FMA4 Instruction Set Hidden But Is Working On AMD Zen Processors
In an interesting find, it has been discovered that AMD processors based on ZEN architecture actually support the latest iteration of FMA, the FMA4-instruction set. The theory is that the FMA3 supplement instruction set would have been disabled for unknown reasons, however as it seems, it at the very least is partially working and active. With its “Zen” CPU microarchitecture, AMD removed support for the FMA4 instruction-set, on paper. This, while retaining FMA3. Level1Techs discovered that “Zen” CPUs do support FMA4 instructions, even through the instruction-set is not exposed to the operating system. FMA, or fused multiply add, is an efficient way to compute linear algebra. FMA3 and FMA4 are not generations of the instruction-set (unlike SSE3 and SSE4), but rather the digit denotes the number of operands per instruction. Support for both were introduced by AMD in 2012 with its FX-series processors, while Intel added FMA3 support in 2013 with “Haswell.”

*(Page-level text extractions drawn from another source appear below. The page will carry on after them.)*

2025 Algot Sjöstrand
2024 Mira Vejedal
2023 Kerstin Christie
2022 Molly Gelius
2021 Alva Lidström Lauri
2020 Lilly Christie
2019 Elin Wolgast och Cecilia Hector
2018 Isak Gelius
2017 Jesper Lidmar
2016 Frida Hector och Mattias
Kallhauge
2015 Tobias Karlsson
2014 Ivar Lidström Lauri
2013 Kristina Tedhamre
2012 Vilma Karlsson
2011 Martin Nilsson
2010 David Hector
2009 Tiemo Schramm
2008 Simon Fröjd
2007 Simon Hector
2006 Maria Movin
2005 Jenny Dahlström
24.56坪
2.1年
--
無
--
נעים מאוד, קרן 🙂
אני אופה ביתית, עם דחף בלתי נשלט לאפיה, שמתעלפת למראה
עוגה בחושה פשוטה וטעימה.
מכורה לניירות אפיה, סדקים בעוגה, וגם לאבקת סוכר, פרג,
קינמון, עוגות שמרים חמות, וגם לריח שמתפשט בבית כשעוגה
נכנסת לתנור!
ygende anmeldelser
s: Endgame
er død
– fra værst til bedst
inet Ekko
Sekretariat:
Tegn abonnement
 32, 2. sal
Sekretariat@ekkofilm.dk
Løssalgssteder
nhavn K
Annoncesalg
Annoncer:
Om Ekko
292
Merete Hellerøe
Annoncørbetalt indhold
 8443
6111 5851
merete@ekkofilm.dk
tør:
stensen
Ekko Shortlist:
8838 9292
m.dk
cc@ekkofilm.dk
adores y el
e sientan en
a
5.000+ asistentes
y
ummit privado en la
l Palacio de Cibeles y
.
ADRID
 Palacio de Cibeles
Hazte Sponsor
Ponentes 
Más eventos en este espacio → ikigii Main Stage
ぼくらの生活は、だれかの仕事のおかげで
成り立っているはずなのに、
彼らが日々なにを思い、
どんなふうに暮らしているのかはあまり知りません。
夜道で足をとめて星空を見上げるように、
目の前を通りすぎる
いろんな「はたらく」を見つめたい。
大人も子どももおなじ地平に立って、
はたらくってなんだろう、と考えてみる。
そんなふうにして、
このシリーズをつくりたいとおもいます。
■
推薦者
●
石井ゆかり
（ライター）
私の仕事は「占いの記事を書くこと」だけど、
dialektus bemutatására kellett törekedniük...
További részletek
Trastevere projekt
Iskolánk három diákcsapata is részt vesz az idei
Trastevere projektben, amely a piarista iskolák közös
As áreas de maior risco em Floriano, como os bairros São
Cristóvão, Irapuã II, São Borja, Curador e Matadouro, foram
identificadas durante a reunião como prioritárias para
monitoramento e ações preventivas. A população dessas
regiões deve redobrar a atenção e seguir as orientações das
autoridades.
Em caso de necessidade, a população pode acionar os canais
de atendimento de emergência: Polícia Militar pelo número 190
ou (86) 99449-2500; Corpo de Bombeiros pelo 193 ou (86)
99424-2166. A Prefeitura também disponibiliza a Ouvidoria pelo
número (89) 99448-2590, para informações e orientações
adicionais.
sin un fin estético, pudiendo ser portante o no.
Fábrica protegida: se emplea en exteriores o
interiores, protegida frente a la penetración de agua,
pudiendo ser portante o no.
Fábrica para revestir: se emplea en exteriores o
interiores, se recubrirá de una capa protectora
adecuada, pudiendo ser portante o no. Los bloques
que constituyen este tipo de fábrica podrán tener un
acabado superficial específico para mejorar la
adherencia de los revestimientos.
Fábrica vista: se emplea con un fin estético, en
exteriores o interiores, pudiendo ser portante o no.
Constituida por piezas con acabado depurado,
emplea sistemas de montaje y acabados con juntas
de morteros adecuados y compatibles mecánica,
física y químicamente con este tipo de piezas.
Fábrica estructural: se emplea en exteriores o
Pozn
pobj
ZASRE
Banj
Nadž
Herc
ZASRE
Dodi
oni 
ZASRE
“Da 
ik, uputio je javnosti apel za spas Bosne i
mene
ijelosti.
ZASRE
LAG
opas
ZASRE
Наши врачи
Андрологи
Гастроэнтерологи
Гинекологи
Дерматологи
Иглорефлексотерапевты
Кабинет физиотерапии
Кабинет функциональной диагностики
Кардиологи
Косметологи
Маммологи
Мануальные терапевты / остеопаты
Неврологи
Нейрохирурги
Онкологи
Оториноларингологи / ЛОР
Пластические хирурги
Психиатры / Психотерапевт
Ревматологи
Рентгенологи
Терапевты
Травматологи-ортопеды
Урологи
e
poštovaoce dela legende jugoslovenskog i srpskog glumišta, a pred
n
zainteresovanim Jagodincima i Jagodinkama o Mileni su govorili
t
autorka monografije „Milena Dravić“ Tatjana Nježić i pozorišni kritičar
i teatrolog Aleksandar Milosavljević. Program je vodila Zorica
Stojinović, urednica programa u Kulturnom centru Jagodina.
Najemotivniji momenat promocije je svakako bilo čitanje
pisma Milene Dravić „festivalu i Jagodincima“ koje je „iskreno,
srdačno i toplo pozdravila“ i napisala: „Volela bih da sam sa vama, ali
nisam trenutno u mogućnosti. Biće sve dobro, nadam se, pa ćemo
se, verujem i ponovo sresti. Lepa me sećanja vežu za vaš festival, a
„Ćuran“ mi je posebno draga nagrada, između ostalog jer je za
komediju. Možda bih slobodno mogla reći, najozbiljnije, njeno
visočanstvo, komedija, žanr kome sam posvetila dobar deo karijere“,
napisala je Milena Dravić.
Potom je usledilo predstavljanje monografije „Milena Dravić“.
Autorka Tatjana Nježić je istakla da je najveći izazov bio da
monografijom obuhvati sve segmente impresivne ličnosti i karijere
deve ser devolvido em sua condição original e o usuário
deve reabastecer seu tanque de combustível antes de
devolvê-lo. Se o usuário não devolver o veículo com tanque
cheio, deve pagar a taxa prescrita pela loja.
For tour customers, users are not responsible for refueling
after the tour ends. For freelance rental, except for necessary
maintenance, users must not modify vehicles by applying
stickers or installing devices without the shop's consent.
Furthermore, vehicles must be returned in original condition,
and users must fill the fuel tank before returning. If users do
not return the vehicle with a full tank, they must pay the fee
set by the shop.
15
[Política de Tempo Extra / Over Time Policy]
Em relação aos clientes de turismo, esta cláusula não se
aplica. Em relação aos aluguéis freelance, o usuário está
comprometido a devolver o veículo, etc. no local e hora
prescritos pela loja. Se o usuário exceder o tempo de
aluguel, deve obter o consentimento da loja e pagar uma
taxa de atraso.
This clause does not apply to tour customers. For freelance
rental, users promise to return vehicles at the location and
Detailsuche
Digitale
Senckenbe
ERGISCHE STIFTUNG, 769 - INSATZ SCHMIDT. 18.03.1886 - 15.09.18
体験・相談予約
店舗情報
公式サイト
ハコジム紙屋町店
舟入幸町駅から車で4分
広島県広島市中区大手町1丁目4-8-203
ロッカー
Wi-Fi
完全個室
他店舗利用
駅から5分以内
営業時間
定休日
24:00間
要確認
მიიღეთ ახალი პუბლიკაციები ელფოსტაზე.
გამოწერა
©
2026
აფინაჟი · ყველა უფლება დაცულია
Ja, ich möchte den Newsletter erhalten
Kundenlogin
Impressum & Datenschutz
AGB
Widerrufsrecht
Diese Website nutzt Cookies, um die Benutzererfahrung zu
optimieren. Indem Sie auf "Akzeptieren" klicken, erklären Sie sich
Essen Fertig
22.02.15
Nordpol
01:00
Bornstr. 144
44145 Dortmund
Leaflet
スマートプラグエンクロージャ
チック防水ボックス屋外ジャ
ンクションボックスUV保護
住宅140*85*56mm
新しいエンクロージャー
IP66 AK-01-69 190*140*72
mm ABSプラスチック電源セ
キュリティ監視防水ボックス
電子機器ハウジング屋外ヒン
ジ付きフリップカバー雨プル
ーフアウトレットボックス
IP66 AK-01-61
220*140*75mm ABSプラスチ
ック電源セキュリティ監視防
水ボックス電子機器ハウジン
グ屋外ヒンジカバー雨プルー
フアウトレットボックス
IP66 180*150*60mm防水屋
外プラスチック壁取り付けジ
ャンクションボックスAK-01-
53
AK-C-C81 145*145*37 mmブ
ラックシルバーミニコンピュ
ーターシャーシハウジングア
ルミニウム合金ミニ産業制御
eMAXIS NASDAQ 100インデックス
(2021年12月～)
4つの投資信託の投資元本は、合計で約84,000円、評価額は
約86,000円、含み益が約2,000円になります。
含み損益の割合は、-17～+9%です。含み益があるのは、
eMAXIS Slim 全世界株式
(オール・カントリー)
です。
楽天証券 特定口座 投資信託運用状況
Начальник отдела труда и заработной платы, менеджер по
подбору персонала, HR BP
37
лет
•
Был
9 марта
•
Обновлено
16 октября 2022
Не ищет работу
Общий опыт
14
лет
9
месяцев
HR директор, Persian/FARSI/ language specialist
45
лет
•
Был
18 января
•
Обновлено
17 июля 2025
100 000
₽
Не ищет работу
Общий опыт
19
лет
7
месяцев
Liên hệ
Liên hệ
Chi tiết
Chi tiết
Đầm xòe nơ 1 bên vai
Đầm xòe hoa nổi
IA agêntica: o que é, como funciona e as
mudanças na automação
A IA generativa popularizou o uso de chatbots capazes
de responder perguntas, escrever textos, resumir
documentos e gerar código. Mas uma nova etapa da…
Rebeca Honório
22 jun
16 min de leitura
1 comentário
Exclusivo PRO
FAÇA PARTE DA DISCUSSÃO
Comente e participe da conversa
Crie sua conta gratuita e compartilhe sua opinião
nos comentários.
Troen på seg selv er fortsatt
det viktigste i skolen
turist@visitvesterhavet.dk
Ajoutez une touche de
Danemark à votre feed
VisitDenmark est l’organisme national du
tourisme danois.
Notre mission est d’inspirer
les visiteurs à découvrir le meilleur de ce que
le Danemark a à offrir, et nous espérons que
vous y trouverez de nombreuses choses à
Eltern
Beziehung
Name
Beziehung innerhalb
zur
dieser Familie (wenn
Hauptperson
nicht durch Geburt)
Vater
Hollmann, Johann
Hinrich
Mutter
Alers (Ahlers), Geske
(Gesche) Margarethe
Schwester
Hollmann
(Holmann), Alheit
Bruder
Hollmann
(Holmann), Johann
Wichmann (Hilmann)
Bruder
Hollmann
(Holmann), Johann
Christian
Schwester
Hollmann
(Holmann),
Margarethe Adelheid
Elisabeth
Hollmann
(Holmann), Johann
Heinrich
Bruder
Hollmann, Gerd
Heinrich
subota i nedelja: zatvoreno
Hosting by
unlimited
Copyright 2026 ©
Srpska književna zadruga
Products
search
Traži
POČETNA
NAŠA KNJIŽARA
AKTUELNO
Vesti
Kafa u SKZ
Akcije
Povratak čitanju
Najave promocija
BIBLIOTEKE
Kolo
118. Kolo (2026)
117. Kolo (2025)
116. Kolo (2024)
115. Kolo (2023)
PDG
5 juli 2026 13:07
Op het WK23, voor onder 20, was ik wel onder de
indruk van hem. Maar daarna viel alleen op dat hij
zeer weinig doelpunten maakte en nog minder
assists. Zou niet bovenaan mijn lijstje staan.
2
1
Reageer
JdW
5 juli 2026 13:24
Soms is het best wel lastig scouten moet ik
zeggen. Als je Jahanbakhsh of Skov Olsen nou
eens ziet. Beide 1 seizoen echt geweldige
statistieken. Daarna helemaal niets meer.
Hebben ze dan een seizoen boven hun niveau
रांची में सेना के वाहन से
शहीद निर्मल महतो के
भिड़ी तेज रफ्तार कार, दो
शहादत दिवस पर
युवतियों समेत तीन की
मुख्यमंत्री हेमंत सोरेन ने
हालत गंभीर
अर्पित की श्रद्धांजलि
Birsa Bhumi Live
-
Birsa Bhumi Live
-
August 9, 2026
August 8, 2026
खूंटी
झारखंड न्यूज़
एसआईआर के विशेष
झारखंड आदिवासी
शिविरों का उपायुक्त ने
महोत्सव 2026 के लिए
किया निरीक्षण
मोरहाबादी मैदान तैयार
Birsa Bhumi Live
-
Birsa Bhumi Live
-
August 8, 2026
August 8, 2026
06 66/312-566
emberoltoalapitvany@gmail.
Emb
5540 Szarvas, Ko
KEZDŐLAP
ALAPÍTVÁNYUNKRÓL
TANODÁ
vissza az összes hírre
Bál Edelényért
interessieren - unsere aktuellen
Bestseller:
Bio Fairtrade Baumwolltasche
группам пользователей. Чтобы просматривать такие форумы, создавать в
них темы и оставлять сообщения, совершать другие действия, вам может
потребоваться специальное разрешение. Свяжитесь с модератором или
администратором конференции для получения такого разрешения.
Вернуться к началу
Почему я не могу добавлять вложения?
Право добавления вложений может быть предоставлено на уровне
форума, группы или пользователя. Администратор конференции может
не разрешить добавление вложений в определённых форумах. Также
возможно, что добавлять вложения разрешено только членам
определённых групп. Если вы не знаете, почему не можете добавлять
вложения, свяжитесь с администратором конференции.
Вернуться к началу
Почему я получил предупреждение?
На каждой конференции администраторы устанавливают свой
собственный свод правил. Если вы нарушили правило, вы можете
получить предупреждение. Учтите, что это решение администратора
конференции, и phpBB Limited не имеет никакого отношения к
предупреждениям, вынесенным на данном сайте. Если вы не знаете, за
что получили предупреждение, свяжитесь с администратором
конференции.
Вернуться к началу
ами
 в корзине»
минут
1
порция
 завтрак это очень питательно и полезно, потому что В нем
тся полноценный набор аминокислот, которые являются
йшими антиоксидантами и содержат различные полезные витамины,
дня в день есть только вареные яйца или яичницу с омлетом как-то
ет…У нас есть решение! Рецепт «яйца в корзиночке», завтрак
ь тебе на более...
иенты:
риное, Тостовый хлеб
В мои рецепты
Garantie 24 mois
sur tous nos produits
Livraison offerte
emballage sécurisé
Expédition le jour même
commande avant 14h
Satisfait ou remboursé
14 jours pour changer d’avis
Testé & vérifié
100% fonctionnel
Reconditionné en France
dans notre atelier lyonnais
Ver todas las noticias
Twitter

As it now seems, Level1Techs tested this with Zen processors by running an adapted script that sends FMA4 instructions to the processor. The FMA4 task fired off at the processor surprisingly did not get refused and got executed successfully. It’s an interesting find. Meanwhile, CPUID still states it is not supported/detected.
The exact reasons why AMD deprecated FMA4 with “Zen” are unknown, but some developers speculate it’s because AMD’s implementation of FMA4 is buggy, even though it’s more efficient (33% more throughput). Intel’s adoption of FMA3 made it more popular, and hence more stable over the years. Level1Techs used an OpenBLAS FMA4 test-program to confirm that feeding “Zen” processors with FMA4 instructions won’t just return a “illegal instruction” error, but also the processor will go ahead and complete the operation. This is interesting because FMA4 isn’t exposed as a CPUID bit, and the operating system has no idea the processor even supports the instruction. For linear algebra, FMA4 has proven more efficient than AVX in both single- and double-precision.